Nevertheless, Rice administrators, students and faculty have creative solutions to the seemingly daunting problems. Dinneen’s sociology class is taking academic advantage of the situation by integrating studies on the impact of the hurricane on campus and the surrounding community, including “Astrodomestics” – what Dinneen’s class calls the Katrina victims who are currently being housed in Houston’s Astrodome.
Despite the eerie circumstances, school administrators are keen on installing a sense of normalcy in the lives of affected students. Rice’s homecoming game was supposed to be played against Tulane. That game will still take place as scheduled.

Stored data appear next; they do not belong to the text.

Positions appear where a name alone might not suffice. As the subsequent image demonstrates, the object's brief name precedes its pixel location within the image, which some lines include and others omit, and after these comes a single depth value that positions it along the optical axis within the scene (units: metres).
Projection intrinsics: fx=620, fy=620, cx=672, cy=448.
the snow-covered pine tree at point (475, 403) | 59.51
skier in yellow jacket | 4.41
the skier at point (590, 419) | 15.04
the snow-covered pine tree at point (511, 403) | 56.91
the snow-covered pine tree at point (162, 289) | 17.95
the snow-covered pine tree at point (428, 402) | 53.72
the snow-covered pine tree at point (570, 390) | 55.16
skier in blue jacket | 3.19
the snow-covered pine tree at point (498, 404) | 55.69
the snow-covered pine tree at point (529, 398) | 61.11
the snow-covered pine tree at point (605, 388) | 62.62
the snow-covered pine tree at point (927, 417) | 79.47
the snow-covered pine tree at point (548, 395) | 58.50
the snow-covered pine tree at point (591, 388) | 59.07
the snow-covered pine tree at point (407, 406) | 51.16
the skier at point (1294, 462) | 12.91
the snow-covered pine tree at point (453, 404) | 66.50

Schools are also focusing on helping their own students who are natives of the Gulf Coast. Cornell junior and New Orleans native Mimi Tsai received personal care from both the university and her College of Hotel Administration. Schools like Cornell have offered counseling and financial advising to enrolled students affected by Katrina. “It’s nice to not feel like a number, to have [the administration’s] attention not just to correct your tuition,” Tsai said.

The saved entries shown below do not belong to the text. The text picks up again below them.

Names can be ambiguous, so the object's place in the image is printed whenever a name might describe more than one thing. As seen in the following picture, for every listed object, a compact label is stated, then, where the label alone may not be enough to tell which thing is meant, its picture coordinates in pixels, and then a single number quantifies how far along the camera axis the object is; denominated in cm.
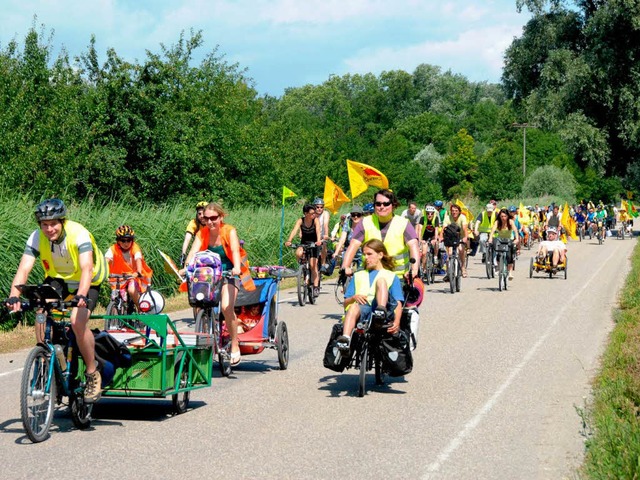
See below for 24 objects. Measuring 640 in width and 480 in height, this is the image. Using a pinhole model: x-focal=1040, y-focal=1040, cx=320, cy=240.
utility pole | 8281
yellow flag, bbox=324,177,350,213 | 2645
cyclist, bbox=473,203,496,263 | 2789
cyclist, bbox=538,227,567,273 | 2678
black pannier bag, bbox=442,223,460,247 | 2427
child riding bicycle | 1326
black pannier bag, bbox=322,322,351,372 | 953
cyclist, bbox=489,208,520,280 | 2459
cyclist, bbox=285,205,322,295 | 1922
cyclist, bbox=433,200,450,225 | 2531
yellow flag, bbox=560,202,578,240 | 5115
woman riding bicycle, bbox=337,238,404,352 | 961
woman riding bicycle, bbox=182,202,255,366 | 1042
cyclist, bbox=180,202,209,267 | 1429
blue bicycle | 735
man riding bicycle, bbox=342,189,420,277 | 1073
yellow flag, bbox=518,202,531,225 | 4412
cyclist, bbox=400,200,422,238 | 2327
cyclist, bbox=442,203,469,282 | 2531
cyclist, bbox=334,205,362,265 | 1872
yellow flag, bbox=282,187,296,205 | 2453
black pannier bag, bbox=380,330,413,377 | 970
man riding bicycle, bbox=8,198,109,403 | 767
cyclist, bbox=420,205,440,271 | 2419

There is one issue that colleges and universities have not yet had time to begin tackling. Ed Graf, a guidance counselor for 16 years at New Orleans’ Isidore Newman private school, is concerned with how Louisiana high school seniors will be able to apply for college with the possible loss of their academic and financial records and a difficult to track diaspora of references. Louisiana high schools are also having a tough time tracking their students, who may be at new high schools where the curriculum doesn’t coincide with what students have been doing at home.
Whereas many private schools that serve higher income students have begun to track and locate their students, Graf explains that may not be the case for many other New Orleans young people. “I’m worried about public school kids, who might not have that kind of network available to them,” Graf said.
Student Spirit Triumphs
Despite everything that’s happened to him, Dwight Blass walks into his last year at college with an unexpected excitement. “I feel both sadness and excitement. This is a great opportunity to study at Duke,” one of the most respected institutions of higher learning in the country.

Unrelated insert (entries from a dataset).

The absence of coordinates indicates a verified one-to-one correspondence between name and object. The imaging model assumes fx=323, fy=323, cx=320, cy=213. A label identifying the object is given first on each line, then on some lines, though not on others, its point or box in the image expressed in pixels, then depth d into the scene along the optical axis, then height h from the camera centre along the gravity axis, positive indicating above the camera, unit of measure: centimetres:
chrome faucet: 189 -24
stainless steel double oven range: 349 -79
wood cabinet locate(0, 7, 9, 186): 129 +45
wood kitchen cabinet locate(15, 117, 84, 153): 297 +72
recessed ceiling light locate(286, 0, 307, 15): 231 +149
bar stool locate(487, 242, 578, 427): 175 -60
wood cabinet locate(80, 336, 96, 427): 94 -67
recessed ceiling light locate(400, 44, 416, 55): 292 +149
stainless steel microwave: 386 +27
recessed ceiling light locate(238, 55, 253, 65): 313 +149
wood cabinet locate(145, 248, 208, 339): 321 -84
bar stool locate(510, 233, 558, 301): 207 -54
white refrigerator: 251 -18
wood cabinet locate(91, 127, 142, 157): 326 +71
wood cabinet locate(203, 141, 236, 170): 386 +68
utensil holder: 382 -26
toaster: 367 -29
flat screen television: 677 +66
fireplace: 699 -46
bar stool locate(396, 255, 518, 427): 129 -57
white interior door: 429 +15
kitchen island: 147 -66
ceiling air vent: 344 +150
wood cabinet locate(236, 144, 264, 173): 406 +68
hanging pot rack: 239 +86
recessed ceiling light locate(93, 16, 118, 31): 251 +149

Pytell found the tenacity and focus of the displaced students particularly impressive: “[The situation] shows the commitment of students to stay on track.”
Tenacity is hardly enough to describe what’s behind Dwight Blass’ latest project. Before the hurricane, Blass headed CACTUS, Tulane’s largest service organization. While the organization’s 24 original projects are now on hold, a 25th, called the NOLA Hurricane Fund, headed by four of Blass’ fellow CACTUS leaders, has already raised thousands of dollars in Katrina relief aid through its website, nolahurricanefund.org. Displaced Tulane students Adam Hawf, Kevin Lander, Stephen Richer and Aaron Rubens have taken the semester off in order to coordinate the relief effort.
Online, there’s more evidence that the spirit of New Orleans college students has hardly faded. At tulane.spatang.com, Tulane students can post a public message listing, among other things, their names, graduating years, current locations, working e-mail addresses, and whether or not they plan on returning to their alma mater, in the hopes of re-connecting with the school from which they were torn. Among the hundreds of answers to that last question, users would be hard pressed to find more than a handful of ‘no’s’ amongst the hundreds and hundreds of resounding ‘yes’ responses.
From the mouths of the students themselves: “New Orleans is home,” “I would wear scuba gear all day if I had to,” “I’ll be back even if I have to walk there from Ohio,” “Ya’ll don’t give up on New Orleans.”